Ob die Schwalbacher dort ein Schulkinderhaus wollen, ist jeweils Interpretationssache. Von jenen, die an der Wahl Teil genommen haben, ist ein überwältigender Anteil für den Bau. Dass jedoch rund 77 Prozent der Wahlberechtigten sich überhaupt nicht für das Thema erwärmen konnten, kann auf Gleichgültigkeit oder Ablehnung hinweisen.
Dabei erschöpft sich die Frage einer Schulkinderbetreuung doch keineswegs in dem Bau oder Nicht–Bau eines Gebäudes auf dem umstrittenen Grund. Vielmehr geht es um die Frage, wie Schulkinder heute angemessen betreut werden können. Es geht um ein Konzept für eine Ganztagsbetreuung in Schwalbach. In dieser Frage sind Schule, Schulträger, Stadt und Bürger gefordert.
Konzeptionelles Denken setzt voraus, sich zunächst frei zu machen von frühzeitigen räumlichen und inhaltlichen Festlegungen. Das schafft Raum für die Fantasie und Freiheit, die nötig ist, um sich dann in einem weiteren Schritt wieder dem Machbaren zu widmen. In der Diskussion sind Begriffe wie Ganztagsschule oder andere bebaubare Räume rund um die bisherige Schule genannt worden – hier etwas zu bewegen, gelingt am Ehesten, wenn viele Menschen kreativ mitdenken. Dabei müssen alle für die Schule und die Betreuung der Kinder zuständigen Stellen miteinbezogen werden, denn die Schulkinderbetreuung ist kein ausschließlich kommunales oder gar kommunalpolitisches Thema.
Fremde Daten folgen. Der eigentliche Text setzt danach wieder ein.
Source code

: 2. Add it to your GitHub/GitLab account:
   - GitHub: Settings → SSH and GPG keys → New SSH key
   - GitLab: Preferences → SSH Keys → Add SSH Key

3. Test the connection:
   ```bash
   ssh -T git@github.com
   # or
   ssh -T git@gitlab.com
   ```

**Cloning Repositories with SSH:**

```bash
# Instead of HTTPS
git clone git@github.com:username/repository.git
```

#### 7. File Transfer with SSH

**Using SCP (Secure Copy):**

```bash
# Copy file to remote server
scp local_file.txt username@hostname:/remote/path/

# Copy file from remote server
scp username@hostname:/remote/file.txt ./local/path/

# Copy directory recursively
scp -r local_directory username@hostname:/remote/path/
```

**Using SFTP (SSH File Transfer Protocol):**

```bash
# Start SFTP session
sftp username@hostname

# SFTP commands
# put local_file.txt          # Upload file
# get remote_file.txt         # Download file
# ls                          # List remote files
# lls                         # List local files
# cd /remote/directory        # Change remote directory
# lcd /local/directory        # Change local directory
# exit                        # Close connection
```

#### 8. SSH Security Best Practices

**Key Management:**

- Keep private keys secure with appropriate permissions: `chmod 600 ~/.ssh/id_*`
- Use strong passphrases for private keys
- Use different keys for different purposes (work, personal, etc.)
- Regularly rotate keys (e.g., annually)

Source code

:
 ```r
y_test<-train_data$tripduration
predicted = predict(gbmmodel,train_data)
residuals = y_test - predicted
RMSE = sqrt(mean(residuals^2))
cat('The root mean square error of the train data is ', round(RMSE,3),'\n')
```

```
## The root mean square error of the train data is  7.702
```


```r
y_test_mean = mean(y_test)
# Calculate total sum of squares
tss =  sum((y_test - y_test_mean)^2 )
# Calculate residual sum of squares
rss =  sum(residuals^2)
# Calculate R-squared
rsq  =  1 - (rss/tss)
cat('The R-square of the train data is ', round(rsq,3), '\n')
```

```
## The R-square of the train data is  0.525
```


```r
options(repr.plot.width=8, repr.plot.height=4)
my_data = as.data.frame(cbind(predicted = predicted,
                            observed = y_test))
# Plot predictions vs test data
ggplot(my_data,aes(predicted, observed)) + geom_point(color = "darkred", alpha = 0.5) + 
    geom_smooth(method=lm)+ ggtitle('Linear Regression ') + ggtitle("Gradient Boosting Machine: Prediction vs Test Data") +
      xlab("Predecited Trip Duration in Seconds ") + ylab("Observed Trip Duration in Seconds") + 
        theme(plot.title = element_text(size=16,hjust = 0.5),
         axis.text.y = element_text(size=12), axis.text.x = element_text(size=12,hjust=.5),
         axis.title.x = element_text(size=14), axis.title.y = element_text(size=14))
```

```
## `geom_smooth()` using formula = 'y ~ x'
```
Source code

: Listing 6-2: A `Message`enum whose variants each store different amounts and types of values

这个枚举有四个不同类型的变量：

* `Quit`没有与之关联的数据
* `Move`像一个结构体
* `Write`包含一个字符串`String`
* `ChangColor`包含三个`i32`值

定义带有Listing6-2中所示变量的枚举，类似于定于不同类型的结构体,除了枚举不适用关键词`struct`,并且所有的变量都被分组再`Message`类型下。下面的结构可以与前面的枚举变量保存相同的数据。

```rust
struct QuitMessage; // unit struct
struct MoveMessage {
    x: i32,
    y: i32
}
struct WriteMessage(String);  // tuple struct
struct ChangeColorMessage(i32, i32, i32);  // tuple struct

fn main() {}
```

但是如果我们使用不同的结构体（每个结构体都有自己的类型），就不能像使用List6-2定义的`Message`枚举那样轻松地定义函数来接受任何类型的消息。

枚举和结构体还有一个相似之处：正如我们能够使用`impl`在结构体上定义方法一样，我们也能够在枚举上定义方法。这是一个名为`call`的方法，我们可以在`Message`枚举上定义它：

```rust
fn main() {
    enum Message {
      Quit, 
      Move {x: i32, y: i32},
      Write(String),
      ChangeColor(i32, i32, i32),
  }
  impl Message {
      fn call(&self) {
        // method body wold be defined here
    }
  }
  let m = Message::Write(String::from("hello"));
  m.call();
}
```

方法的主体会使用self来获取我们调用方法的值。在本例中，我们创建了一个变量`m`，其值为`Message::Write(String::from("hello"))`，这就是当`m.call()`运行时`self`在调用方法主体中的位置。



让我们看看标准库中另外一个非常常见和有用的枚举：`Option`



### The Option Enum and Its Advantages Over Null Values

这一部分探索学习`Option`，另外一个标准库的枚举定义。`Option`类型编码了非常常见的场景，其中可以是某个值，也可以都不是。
Schule und Schulträger müssen mit in die Verantwortung genommen werden, und zwar von den Befürwortern des Bürgerbegehrens und den Gegnern. Entscheidend ist auch, dass diese Thematik nicht auf den „St. Nimmerleinstag“ verschoben wird. Vielleicht kommt ja am Ende etwas Besseres heraus, als ein Gestückel mit drei bis fünf Standorten zur Schulkinderbetreuung.
Kreativ denken und sich frei machen von fertigen Lösungen – im Grunde gilt das Gleiche auch für die zweite Position in diesem Streit. Während gleichzeitig der Bebauungsplan für das Gebiet „Hinter dem Flachsacker“ öffentlich ausgelegt ist, steht zur Diskussion, in einem wegen des Wasserschutzes heiklen Gebiet ein teures Wohnhaus zu bauen. Die Frage nach bezahlbaren Wohnraum in Schwalbach ist sicherlich komplexer. Vielleicht kommt ja am Ende etwas Besseres heraus, als ein extrem teurer Wohnhausbau am umstrittenen Ort.
Ich habe die verwegene Hoffnung, dass sich die weitere Diskussion nicht in Grabenkämpfen erschöpft, deren Ziel gewinnen oder verlieren ist. Hinter beiden scheinbar so unvereinbaren Positionen stehen wichtige Aufgaben, die zu schade sind, zwischen zwei Fronten zerrieben zu werden.